Sunday, January 17, 2010

Thinking Pilgrimage in the Midst of Immersion: Part II

Bodies matter -- even and especially on immersion.

I appreciate Lisa for inviting Aristotle along, but his categories miss what is really going on here.

Sure, we have learned about the history of Mexico, the impact of globalization, the forced march from an agrarian to an industrialized society by transnational corporations and a government that courts them. We have learned these ideas in the faces of people we´ve met in shanty settlements, campesino organizations, and community centers. We have learned their vibrant spirituality of resistance in signs and slogans that proclaim: Zapata vive! Romero vive! A proclamation that deliberately echoes the Easter proclamation: Christ is living! And we have responded in kind: He is living indeed!

Yes, we have learned about this spirituality. But we also live it.

We live it when we refrain from using tap water to brush our teeth, using bottled water instead. We don´t want to suffer the low-grade intenstinal discomfort that affects most of the people living here.

We live it when we succumb to the popular turista, suffering a few days of diarrhea or the rumbly gut, as our group has come to call it. The people who live here simply get used to it.

We live it when we cough, our lungs protesting the diesel fumes that add to pollution throughout the urban areas. As he hacked his way through his talk, UNAM sociologist Ross Gandy told us last week: the air in Mexico City will kill you. We live it when we sit in traffic in a nation that adores cars, but hasn´t developed the infrastructure for everyone who owns one to drive it.

We live it when we take in the sickly sweet smell of sewage in the Cuernavaca neighborhood of San Anton, where activists had to form a coalition of federal, university, and municipal forces to get a sewage line built. The line will carry waste that had been dumped directly into the stream at the bottom of the ravine. San Anton still smells, because there are no activists upstream, and the neighborhoods there are still dumping.

Immersion forces us to live the spirituality of the people -- if only temporarily -- in hopes that that experience will be transformative. Immersion etches the realities of poverty on our bodies. In pilgrimage, our feet taught us the spirituality of the Camino. Immersion is a full-body experience. Once again, the body mentors the soul.

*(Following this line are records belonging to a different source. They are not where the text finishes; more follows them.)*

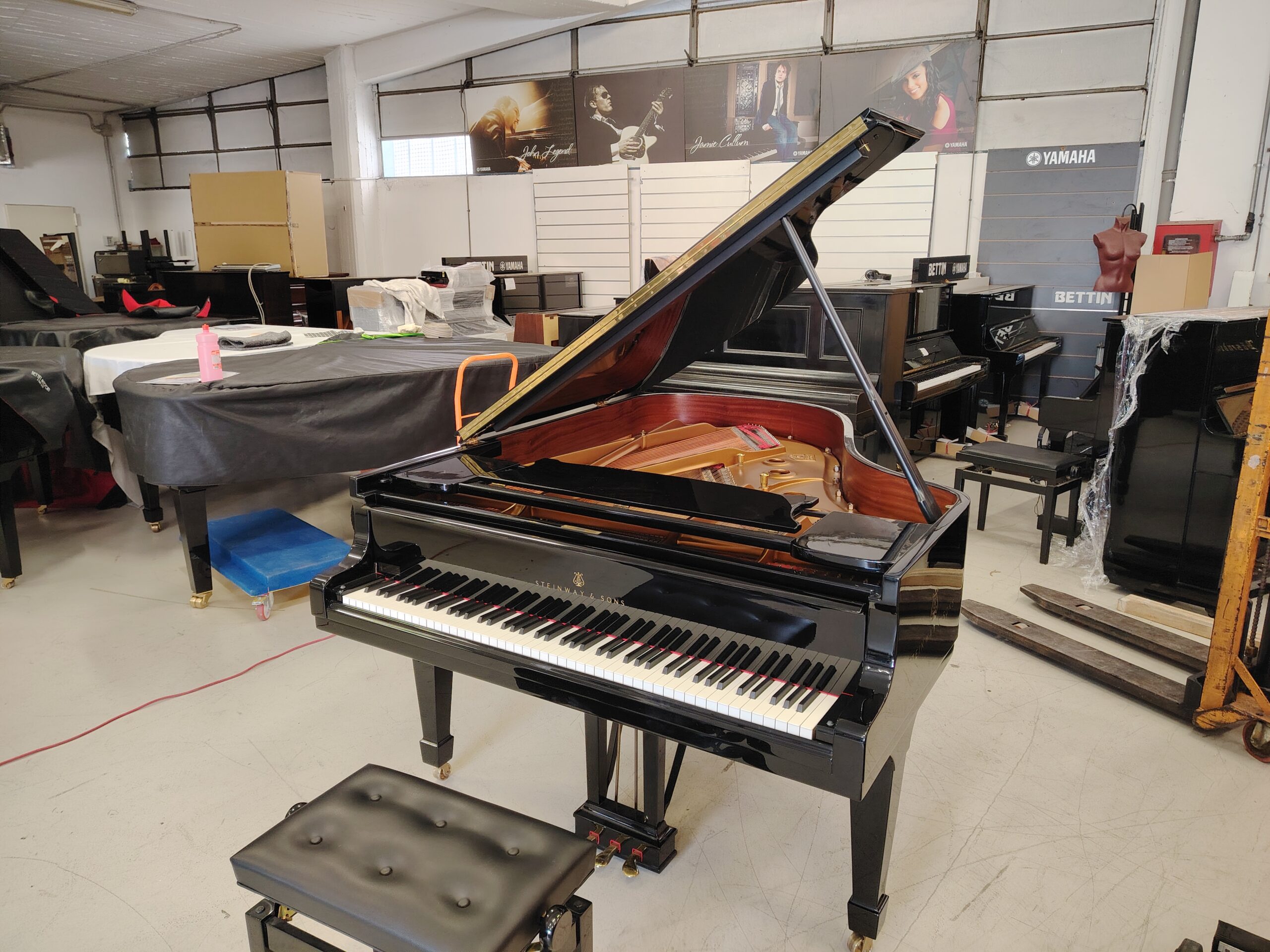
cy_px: 476
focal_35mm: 24
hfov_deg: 71.6
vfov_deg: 56.8
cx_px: 635
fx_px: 881
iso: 663
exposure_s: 1/33.3
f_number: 1.75
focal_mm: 5.25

For the sad fact is this: we haven´t learned much we didn´t already know. We haven´t learned much we couldn´t have read at home drinking clean (relatively at least) tap water, using flush toilets that run into a city sewer main, and leaping into our cars for a long ride on the freeway when we couldn´t handle any more knowledge.

Information does not transform people. It is not the case that if we just knew what was going on, we would do something to change it. That was Plato´s conviction: if you know the good, you will do it. Plato was wrong. We know the good; we just look the other way.

It´s Paul who was right: "...for I do not do the good I want, but the evil I do not want is what I do." (Romans 7:19)

The only way toward change is to rub people´s face in reality. The only way toward transformation is to tattoo reality to their bodies. That´s what immersion does. It etches life on people´s bodies, indelible markings, so that they will never forget.

I´m glad Aristotle is with us: he might learn something.